Comparison of the relative amounts of Ni, Fe and Al:
	Atom % of element in	Atom % of element in
	the interior of the anode	the reaction layer as
	shown in FIG. 5 and analysed	shown in FIG. 5 and analysed
Element:	with line scan EDS:	with line scan EDS:
Ni	33	30
Fe	67	30
Al	0	40

In the 10 micron thick reaction layer the iron atoms were partly exchanged with aluminium atoms to form an essentially insoluble, insulating layer of NiFe_2−xAl_xO₄.

Claims

1-4. (canceled)

5. An electrolysis cell for electrolytic reduction of alumina to aluminum, which comprises structural components comprising a material which is thermodynamically stable and essentially electrically non-conductive and further insoluble in a cryolite based melt with high alumina activities, the material being expressed by the general formula: AxByCzO4, where

A is a cationic element selected from the group consisting of Ni, Zn and Co,

B is a cationic element selected from the group consisting of Fe, Cr, Al and Mn,

C is a cationic element selected from the group consisting of Al, Ti and Sn,

O is the element oxygen,

0<x≦1, 0<y≦2, 0≦z≦1, and

the material contains at least two cations, one thereof being Al.

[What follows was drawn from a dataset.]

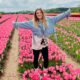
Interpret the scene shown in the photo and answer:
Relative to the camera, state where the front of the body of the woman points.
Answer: toward the camera
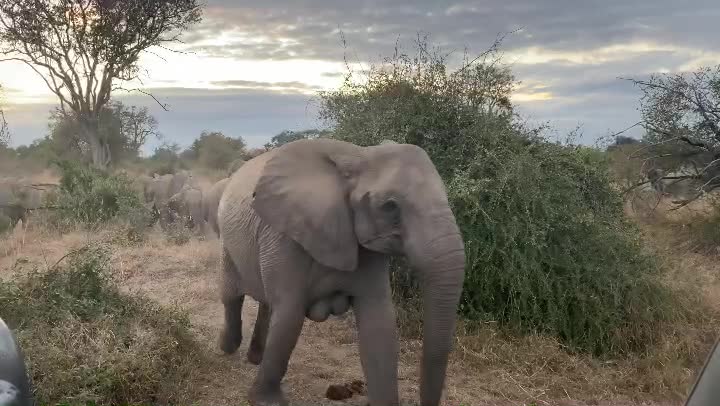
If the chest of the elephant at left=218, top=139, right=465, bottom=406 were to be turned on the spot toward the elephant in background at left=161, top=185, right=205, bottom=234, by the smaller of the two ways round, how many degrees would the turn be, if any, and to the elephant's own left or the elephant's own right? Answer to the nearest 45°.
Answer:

6. The electrolysis cell in accordance with claim 5, wherein the cationic element A is divalent Ni or Zn, the cationic element B is Al, x=1, y=2 and z=0.

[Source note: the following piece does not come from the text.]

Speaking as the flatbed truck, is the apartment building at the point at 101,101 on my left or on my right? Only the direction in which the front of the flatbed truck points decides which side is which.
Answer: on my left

7. The electrolysis cell in accordance with claim 5, wherein the cationic element A is Ni, the cationic element B is Cr and the cationic element C is Al where x is 1.

8. The electrolysis cell in accordance with claim 5, wherein the cationic element A is Ni, the cationic element B is Fe and the cationic element C is Al where x is 1.